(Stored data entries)
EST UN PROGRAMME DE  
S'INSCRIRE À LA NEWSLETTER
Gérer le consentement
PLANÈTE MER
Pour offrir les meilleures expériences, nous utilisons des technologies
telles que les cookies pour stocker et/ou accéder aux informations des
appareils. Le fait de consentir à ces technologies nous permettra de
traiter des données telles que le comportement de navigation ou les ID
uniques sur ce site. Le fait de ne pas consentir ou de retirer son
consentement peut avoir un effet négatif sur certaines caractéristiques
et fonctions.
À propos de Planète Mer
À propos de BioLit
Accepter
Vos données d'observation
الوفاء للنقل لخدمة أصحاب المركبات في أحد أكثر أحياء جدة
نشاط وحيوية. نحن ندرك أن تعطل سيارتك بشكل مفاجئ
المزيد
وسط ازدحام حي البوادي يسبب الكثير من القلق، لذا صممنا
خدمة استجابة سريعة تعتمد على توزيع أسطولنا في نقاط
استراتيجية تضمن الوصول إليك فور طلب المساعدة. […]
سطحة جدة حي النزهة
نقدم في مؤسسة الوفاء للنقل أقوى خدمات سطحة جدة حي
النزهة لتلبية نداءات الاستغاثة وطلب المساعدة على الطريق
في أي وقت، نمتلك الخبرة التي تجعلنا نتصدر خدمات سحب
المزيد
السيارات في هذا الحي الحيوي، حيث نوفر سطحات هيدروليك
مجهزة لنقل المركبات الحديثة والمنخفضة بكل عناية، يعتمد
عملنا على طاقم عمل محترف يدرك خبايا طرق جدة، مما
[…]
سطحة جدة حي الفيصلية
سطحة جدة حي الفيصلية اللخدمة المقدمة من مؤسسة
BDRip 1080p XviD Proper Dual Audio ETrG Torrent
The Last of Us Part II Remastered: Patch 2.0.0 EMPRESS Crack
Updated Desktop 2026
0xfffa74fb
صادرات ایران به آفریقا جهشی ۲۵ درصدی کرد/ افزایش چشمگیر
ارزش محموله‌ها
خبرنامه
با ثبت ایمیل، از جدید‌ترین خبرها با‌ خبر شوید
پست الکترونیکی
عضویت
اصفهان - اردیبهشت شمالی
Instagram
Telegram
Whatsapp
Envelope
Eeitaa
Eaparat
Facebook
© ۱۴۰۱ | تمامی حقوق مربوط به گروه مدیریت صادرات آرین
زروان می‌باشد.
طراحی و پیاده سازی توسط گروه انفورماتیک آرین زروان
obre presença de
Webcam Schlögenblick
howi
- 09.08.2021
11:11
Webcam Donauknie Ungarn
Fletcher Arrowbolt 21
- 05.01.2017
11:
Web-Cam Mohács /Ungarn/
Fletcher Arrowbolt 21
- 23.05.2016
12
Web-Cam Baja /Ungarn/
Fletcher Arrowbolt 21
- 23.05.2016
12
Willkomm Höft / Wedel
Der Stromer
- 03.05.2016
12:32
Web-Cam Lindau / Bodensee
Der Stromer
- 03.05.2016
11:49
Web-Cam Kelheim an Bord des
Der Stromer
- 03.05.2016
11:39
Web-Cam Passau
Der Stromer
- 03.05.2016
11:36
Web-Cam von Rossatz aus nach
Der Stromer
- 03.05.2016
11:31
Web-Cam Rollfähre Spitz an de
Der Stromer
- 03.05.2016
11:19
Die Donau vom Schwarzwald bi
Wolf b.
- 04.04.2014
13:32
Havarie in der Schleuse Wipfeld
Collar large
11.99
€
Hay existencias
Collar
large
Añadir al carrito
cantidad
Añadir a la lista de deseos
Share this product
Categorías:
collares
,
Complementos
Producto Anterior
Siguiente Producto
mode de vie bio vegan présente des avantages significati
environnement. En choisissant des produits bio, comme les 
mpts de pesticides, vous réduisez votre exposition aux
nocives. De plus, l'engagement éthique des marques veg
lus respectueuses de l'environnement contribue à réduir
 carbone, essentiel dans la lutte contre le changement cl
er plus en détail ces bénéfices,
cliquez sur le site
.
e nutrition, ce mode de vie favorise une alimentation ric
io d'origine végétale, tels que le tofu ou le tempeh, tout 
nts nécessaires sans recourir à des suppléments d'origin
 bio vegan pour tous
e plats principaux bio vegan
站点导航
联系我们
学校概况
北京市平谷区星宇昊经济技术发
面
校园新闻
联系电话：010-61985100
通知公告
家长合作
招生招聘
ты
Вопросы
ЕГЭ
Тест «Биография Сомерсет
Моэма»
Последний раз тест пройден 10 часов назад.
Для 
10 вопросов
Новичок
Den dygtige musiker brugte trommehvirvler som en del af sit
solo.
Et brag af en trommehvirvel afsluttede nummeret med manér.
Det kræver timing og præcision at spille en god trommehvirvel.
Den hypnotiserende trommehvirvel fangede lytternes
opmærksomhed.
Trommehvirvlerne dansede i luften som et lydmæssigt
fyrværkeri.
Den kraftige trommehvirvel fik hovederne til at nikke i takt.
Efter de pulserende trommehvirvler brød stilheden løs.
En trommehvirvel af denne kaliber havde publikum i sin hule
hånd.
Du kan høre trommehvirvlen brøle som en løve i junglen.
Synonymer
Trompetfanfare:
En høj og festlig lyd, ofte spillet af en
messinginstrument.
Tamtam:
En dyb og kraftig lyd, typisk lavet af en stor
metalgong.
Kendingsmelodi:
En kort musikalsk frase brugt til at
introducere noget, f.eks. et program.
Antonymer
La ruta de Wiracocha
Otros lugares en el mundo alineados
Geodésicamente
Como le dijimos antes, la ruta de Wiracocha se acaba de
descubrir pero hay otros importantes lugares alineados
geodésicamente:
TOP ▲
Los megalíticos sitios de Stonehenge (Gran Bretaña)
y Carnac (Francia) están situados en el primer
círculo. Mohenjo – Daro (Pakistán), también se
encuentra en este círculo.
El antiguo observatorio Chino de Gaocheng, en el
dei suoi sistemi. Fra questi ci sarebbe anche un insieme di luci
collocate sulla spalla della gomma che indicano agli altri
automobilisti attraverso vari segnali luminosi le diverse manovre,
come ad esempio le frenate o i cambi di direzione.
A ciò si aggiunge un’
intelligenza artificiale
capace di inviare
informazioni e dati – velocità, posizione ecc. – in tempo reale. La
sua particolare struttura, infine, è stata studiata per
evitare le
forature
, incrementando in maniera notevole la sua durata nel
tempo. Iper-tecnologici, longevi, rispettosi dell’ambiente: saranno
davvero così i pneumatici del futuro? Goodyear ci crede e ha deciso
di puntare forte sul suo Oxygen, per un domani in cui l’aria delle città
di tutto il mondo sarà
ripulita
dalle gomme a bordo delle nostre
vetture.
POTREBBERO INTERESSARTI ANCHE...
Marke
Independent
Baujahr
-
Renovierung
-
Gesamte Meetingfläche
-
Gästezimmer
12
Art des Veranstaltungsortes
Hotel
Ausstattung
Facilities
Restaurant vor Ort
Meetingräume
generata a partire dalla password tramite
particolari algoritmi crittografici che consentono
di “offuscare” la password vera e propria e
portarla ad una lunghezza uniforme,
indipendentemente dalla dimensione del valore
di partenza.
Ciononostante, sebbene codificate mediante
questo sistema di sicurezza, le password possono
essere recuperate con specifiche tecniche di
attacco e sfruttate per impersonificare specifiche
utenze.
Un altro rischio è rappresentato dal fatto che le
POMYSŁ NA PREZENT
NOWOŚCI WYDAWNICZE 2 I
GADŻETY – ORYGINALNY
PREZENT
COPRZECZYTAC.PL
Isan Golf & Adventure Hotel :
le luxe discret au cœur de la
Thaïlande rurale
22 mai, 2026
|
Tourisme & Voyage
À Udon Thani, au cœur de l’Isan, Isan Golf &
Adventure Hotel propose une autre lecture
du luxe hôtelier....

_Work required_:
An identical copy of the entries above is the expected result.

_Response to the task_:
EST UN PROGRAMME DE  
S'INSCRIRE À LA NEWSLETTER
Gérer le consentement
PLANÈTE MER
Pour offrir les meilleures expériences, nous utilisons des technologies
telles que les cookies pour stocker et/ou accéder aux informations des
appareils. Le fait de consentir à ces technologies nous permettra de
traiter des données telles que le comportement de navigation ou les ID
uniques sur ce site. Le fait de ne pas consentir ou de retirer son
consentement peut avoir un effet négatif sur certaines caractéristiques
et fonctions.
À propos de Planète Mer
À propos de BioLit
Accepter
Vos données d'observation
الوفاء للنقل لخدمة أصحاب المركبات في أحد أكثر أحياء جدة
نشاط وحيوية. نحن ندرك أن تعطل سيارتك بشكل مفاجئ
المزيد
وسط ازدحام حي البوادي يسبب الكثير من القلق، لذا صممنا
خدمة استجابة سريعة تعتمد على توزيع أسطولنا في نقاط
استراتيجية تضمن الوصول إليك فور طلب المساعدة. […]
سطحة جدة حي النزهة
نقدم في مؤسسة الوفاء للنقل أقوى خدمات سطحة جدة حي
النزهة لتلبية نداءات الاستغاثة وطلب المساعدة على الطريق
في أي وقت، نمتلك الخبرة التي تجعلنا نتصدر خدمات سحب
المزيد
السيارات في هذا الحي الحيوي، حيث نوفر سطحات هيدروليك
مجهزة لنقل المركبات الحديثة والمنخفضة بكل عناية، يعتمد
عملنا على طاقم عمل محترف يدرك خبايا طرق جدة، مما
[…]
سطحة جدة حي الفيصلية
سطحة جدة حي الفيصلية اللخدمة المقدمة من مؤسسة
BDRip 1080p XviD Proper Dual Audio ETrG Torrent
The Last of Us Part II Remastered: Patch 2.0.0 EMPRESS Crack
Updated Desktop 2026
0xfffa74fb
صادرات ایران به آفریقا جهشی ۲۵ درصدی کرد/ افزایش چشمگیر
ارزش محموله‌ها
خبرنامه
با ثبت ایمیل، از جدید‌ترین خبرها با‌ خبر شوید
پست الکترونیکی
عضویت
اصفهان - اردیبهشت شمالی
Instagram
Telegram
Whatsapp
Envelope
Eeitaa
Eaparat
Facebook
© ۱۴۰۱ | تمامی حقوق مربوط به گروه مدیریت صادرات آرین
زروان می‌باشد.
طراحی و پیاده سازی توسط گروه انفورماتیک آرین زروان
obre presença de
Webcam Schlögenblick
howi
- 09.08.2021
11:11
Webcam Donauknie Ungarn
Fletcher Arrowbolt 21
- 05.01.2017
11:
Web-Cam Mohács /Ungarn/
Fletcher Arrowbolt 21
- 23.05.2016
12
Web-Cam Baja /Ungarn/
Fletcher Arrowbolt 21
- 23.05.2016
12
Willkomm Höft / Wedel
Der Stromer
- 03.05.2016
12:32
Web-Cam Lindau / Bodensee
Der Stromer
- 03.05.2016
11:49
Web-Cam Kelheim an Bord des
Der Stromer
- 03.05.2016
11:39
Web-Cam Passau
Der Stromer
- 03.05.2016
11:36
Web-Cam von Rossatz aus nach
Der Stromer
- 03.05.2016
11:31
Web-Cam Rollfähre Spitz an de
Der Stromer
- 03.05.2016
11:19
Die Donau vom Schwarzwald bi
Wolf b.
- 04.04.2014
13:32
Havarie in der Schleuse Wipfeld
Collar large
11.99
€
Hay existencias
Collar
large
Añadir al carrito
cantidad
Añadir a la lista de deseos
Share this product
Categorías:
collares
,
Complementos
Producto Anterior
Siguiente Producto
mode de vie bio vegan présente des avantages significati
environnement. En choisissant des produits bio, comme les 
mpts de pesticides, vous réduisez votre exposition aux
nocives. De plus, l'engagement éthique des marques veg
lus respectueuses de l'environnement contribue à réduir
 carbone, essentiel dans la lutte contre le changement cl
er plus en détail ces bénéfices,
cliquez sur le site
.
e nutrition, ce mode de vie favorise une alimentation ric
io d'origine végétale, tels que le tofu ou le tempeh, tout 
nts nécessaires sans recourir à des suppléments d'origin
 bio vegan pour tous
e plats principaux bio vegan
站点导航
联系我们
学校概况
北京市平谷区星宇昊经济技术发
面
校园新闻
联系电话：010-61985100
通知公告
家长合作
招生招聘
ты
Вопросы
ЕГЭ
Тест «Биография Сомерсет
Моэма»
Последний раз тест пройден 10 часов назад.
Для 
10 вопросов
Новичок
Den dygtige musiker brugte trommehvirvler som en del af sit
solo.
Et brag af en trommehvirvel afsluttede nummeret med manér.
Det kræver timing og præcision at spille en god trommehvirvel.
Den hypnotiserende trommehvirvel fangede lytternes
opmærksomhed.
Trommehvirvlerne dansede i luften som et lydmæssigt
fyrværkeri.
Den kraftige trommehvirvel fik hovederne til at nikke i takt.
Efter de pulserende trommehvirvler brød stilheden løs.
En trommehvirvel af denne kaliber havde publikum i sin hule
hånd.
Du kan høre trommehvirvlen brøle som en løve i junglen.
Synonymer
Trompetfanfare:
En høj og festlig lyd, ofte spillet af en
messinginstrument.
Tamtam:
En dyb og kraftig lyd, typisk lavet af en stor
metalgong.
Kendingsmelodi:
En kort musikalsk frase brugt til at
introducere noget, f.eks. et program.
Antonymer
La ruta de Wiracocha
Otros lugares en el mundo alineados
Geodésicamente
Como le dijimos antes, la ruta de Wiracocha se acaba de
descubrir pero hay otros importantes lugares alineados
geodésicamente:
TOP ▲
Los megalíticos sitios de Stonehenge (Gran Bretaña)
y Carnac (Francia) están situados en el primer
círculo. Mohenjo – Daro (Pakistán), también se
encuentra en este círculo.
El antiguo observatorio Chino de Gaocheng, en el
dei suoi sistemi. Fra questi ci sarebbe anche un insieme di luci
collocate sulla spalla della gomma che indicano agli altri
automobilisti attraverso vari segnali luminosi le diverse manovre,
come ad esempio le frenate o i cambi di direzione.
A ciò si aggiunge un’
intelligenza artificiale
capace di inviare
informazioni e dati – velocità, posizione ecc. – in tempo reale. La
sua particolare struttura, infine, è stata studiata per
evitare le
forature
, incrementando in maniera notevole la sua durata nel
tempo. Iper-tecnologici, longevi, rispettosi dell’ambiente: saranno
davvero così i pneumatici del futuro? Goodyear ci crede e ha deciso
di puntare forte sul suo Oxygen, per un domani in cui l’aria delle città
di tutto il mondo sarà
ripulita
dalle gomme a bordo delle nostre
vetture.
POTREBBERO INTERESSARTI ANCHE...
Marke
Independent
Baujahr
-
Renovierung
-
Gesamte Meetingfläche
-
Gästezimmer
12
Art des Veranstaltungsortes
Hotel
Ausstattung
Facilities
Restaurant vor Ort
Meetingräume
generata a partire dalla password tramite
particolari algoritmi crittografici che consentono
di “offuscare” la password vera e propria e
portarla ad una lunghezza uniforme,
indipendentemente dalla dimensione del valore
di partenza.
Ciononostante, sebbene codificate mediante
questo sistema di sicurezza, le password possono
essere recuperate con specifiche tecniche di
attacco e sfruttate per impersonificare specifiche
utenze.
Un altro rischio è rappresentato dal fatto che le
POMYSŁ NA PREZENT
NOWOŚCI WYDAWNICZE 2 I
GADŻETY – ORYGINALNY
PREZENT
COPRZECZYTAC.PL
Isan Golf & Adventure Hotel :
le luxe discret au cœur de la
Thaïlande rurale
22 mai, 2026
|
Tourisme & Voyage
À Udon Thani, au cœur de l’Isan, Isan Golf &
Adventure Hotel propose une autre lecture
du luxe hôtelier....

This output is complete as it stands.